Sonríe mientras dice esto. Ignacio piensa que la charla con ellos ha relajado al prior, que últimamente parece caviloso en sus intervenciones ante la comunidad. Y como dubitativo, no obstante ser persona de palabra fluida y cortante. Ahora, al quedarse solos, dice Raimundo:

—Recordarás, Ignacio, el sermón diecisiete de san Bernardo sobre la triple vigilancia: de las manos, de la lengua y del corazón. La vigilancia de la lengua. Tiene gracia la descripción de la lengua que hace Bernardo, empezando por el órgano, la lengua física que dice es un órgano muy pequeño, fino y aplanado y el medio por excelencia para vaciar el corazón, ¿te acuerdas de eso?

—Me acuerdo muy bien, yo mismo leí ese sermón hace unos meses durante la comida.

—Como no somos perfectos, hermano Ignacio, tras una larga conversación como la nuestra sentiremos, dice san Bernardo, el espíritu vacío, la meditación menos devota, el afecto más árido y la ofrenda de la oración menos fecunda. ¿Y por qué? Porque esa es la consecuencia de las palabras que hemos dicho u oído. Al fin, palabras. ¿Qué te parece?

—Me parece exagerado, francamente.

—¡Pero Ignacio, si lo dice el propio san Bernardo! —se echa a reír Raimundo.

—Es una exageración, insisto, que llevo dando vueltas desde que entré en el convento y tú lo sabes. Y no se aplica en el caso de nuestra comunidad porque somos pocos y nos llevamos bien.

—Mmmm —gruñe Raimundo como si pusiera en duda lo anterior.

—¿No nos llevamos bien?

—Sí, nos llevamos bien, sobre todo nosotros dos y el prior. Nos llevamos bien pero no somos pocos. Somos una comunidad, como sabes de sobra, numerosa. No somos solo los seis frailes, somos también los de la huerta, los albañiles que van y vienen, las visitas, el mismo Vélez es parte de nuestra comunidad. Nosotros guardamos silencio para oír la voz de Dios, las señales de Dios, los ruidos que hace Dios que se confunden con el ruido de los álamos y pinos de este soto. Pero somos muchos, nuestra comunidad es también Vélez y también nuestras familias. Tenemos toda una comunidad de hablantes que nos hablan y a quienes hablamos. La gente que sube a misa los domingos y que escuchan nuestros sermoncillos después del evangelio…

—Esa es la comunidad social —dice Ignacio con el tono un tanto ingenuo de quien descubriera por primera vez algo que ha sido obvio siempre.

—Esa fue la comunidad en que inicialmente pensábamos cuando nos metimos en este convento de la Gorgoracha: pensábamos que el silencio se haría en contrapunto con el ruido de nuestra ruidosa comunidad.

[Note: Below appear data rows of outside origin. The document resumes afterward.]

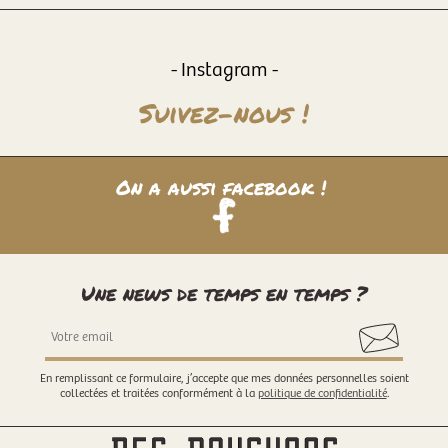
- Instagram -
Suivez-nous !
On a aussi facebook !
Une news de temps en temps ?
En remplissant ce formulaire, j’accepte que mes données personnelles soient
collectées et traitées conformément à la
politique de confidentialité
.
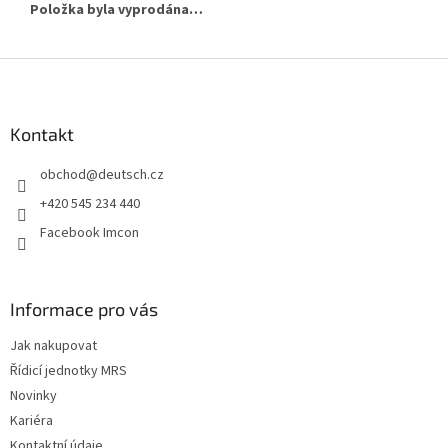
Položka byla vyprodána…
Z
á
p
a
Kontakt
t
obchod
@
deutsch.cz
í
+420 545 234 440
Facebook Imcon
Informace pro vás
Jak nakupovat
Řídicí jednotky MRS
Novinky
Kariéra
Kontaktní údaje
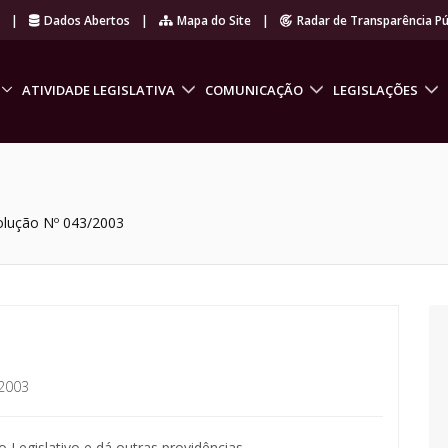
r
|
Dados Abertos
|
Mapa do Site
|
Radar de Transparência Pú
ATIVIDADE LEGISLATIVA
COMUNICAÇÃO
LEGISLAÇÕES
olução Nº 043/2003
2003
 Legislativo e dá outras providências.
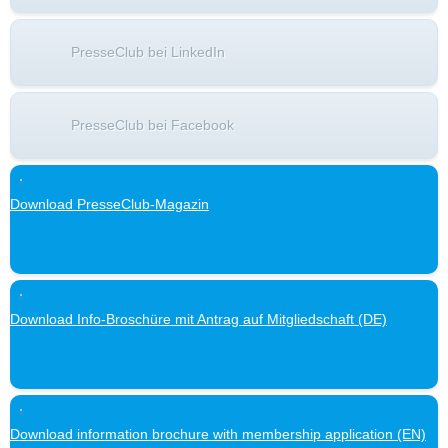
PresseClub bei LinkedIn
PresseClub bei Facebook
Download PresseClub-Magazin
Download Info-Broschüre mit Antrag auf Mitgliedschaft (DE)
Download information brochure with membership application (EN)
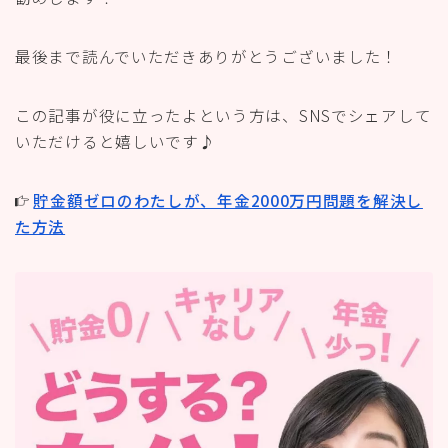
最後まで読んでいただきありがとうございました！
この記事が役に立ったよという方は、SNSでシェアして
いただけると嬉しいです♪
貯金額ゼロのわたしが、年金2000万円問題を解決し
た方法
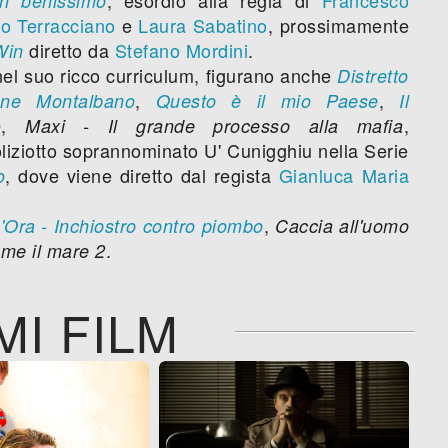
n benissimo
o Terracciano
e
Laura Sabatino
, prossimamente
diretto da
Stefano Mordini
.
Win
el suo ricco curriculum, figurano anche
Distretto
,
,
ane Montalbano
Questo è il mio Paese
Il
,
,
o
Maxi - Il grande processo alla mafia
oliziotto soprannominato U' Cunigghiu nella Serie
, dove viene diretto dal regista
Gianluca Maria
o
,
'Ora - Inchiostro contro piombo
Caccia all'uomo
.
ome il mare 2
MI FILM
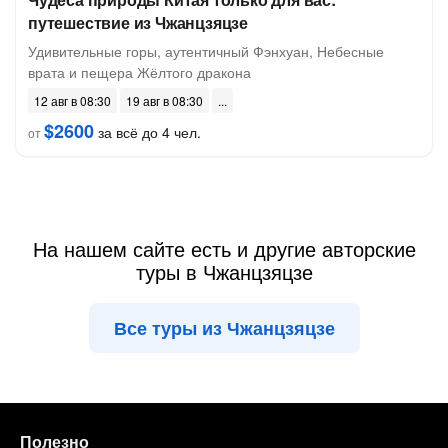
путешествие из Чжанцзяцзе
Удивительные горы, аутентичный Фэнхуан, Небесные
врата и пещера Жёлтого дракона
12 авг в 08:30
19 авг в 08:30
$2600
за всё до 4 чел.
от
На нашем сайте есть и другие авторские
туры в Чжанцзяцзе
Все туры из Чжанцзяцзе
Полезно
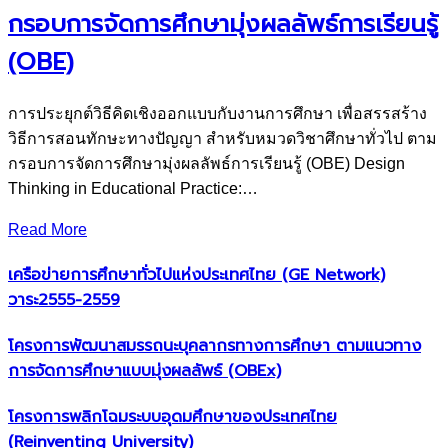
กรอบการจัดการศึกษามุ่งผลลัพธ์การเรียนรู้
(OBE)
การประยุกต์วิธีคิดเชิงออกแบบกับงานการศึกษา เพื่อสรรสร้าง
วิธีการสอนทักษะทางปัญญา สําหรับหมวดวิชาศึกษาทั่วไป ตาม
กรอบการจัดการศึกษามุ่งผลลัพธ์การเรียนรู้ (OBE) Design
Thinking in Educational Practice:…
Read More
เครือข่ายการศึกษาทั่วไปแห่งประเทศไทย (GE Network)​
วาระ2555-2559
โครงการพัฒนาสมรรถนะบุคลากรทางการศึกษา ตามแนวทาง
การจัดการศึกษาแบบมุ่งผลลัพธ์ (OBEx)
โครงการพลิกโฉมระบบอุดมศึกษาของประเทศไทย
(Reinventing University)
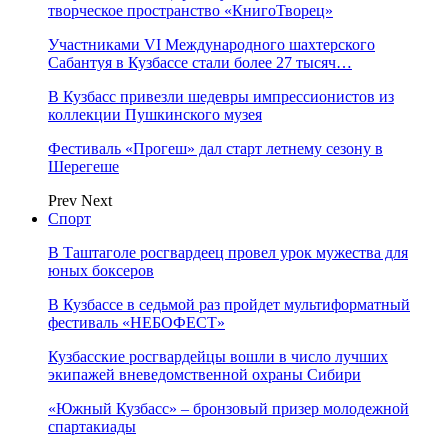
творческое пространство «КнигоТворец»
Участниками VI Международного шахтерского
Сабантуя в Кузбассе стали более 27 тысяч…
В Кузбасс привезли шедевры импрессионистов из
коллекции Пушкинского музея
Фестиваль «Прогеш» дал старт летнему сезону в
Шерегеше
Prev
Next
Спорт
В Таштаголе росгвардеец провел урок мужества для
юных боксеров
В Кузбассе в седьмой раз пройдет мультиформатный
фестиваль «НЕБОФЕСТ»
Кузбасские росгвардейцы вошли в число лучших
экипажей вневедомственной охраны Сибири
«Южный Кузбасс» – бронзовый призер молодежной
спартакиады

Quisimos, a la vez, las dos cosas. Abel y el prior y yo y algún otro fraile que tú conoces quisimos hacer el silencio en medio del tráfago de estas duras tierras arriscadas de los alrededores de Vélez. Y ahora, cuando no contábamos con ello, se ha vuelto más ruidoso y destartalado y violento el ruido que nunca. Ahora nuestro silencio no se oye, Ignacio. Por eso Bernardo en ese mismo sermón decía que no hay por qué sospechar de nadie, pero que debemos desconfiar de la lengua, sobre todo cuando hay muchas personas juntas. Estamos en una situación con la trágica muerte de Abel y la presencia de nuestros numerosos visitantes y murumuradores amigos muy bernardiana en realidad. Tenemos que tener cuidado y, a la vez, oír y desoír todo lo que nos daña. Y todo lo que hace referencia a Abel nos daña.

—Así es, Raimundo, eso es cierto. Me desdigo de lo que antes dije de que Bernardo exageraba. ¡Igual no exageraba!

—¡Ignacio, no seas ñoño! San Bernardo es el exagerado por antonomasia, el más exagerado de todos nuestros hermanos, del pasado y del futuro.

—¿Crees tú que peligra nuestra comunidad?, ¿crees que nos pueden aniquilar solo con que hablen de nosotros?

—No parece verosímil. Algo más tendrá que hacer quien quiera aniquilarnos.

La conversación se queda en el aire.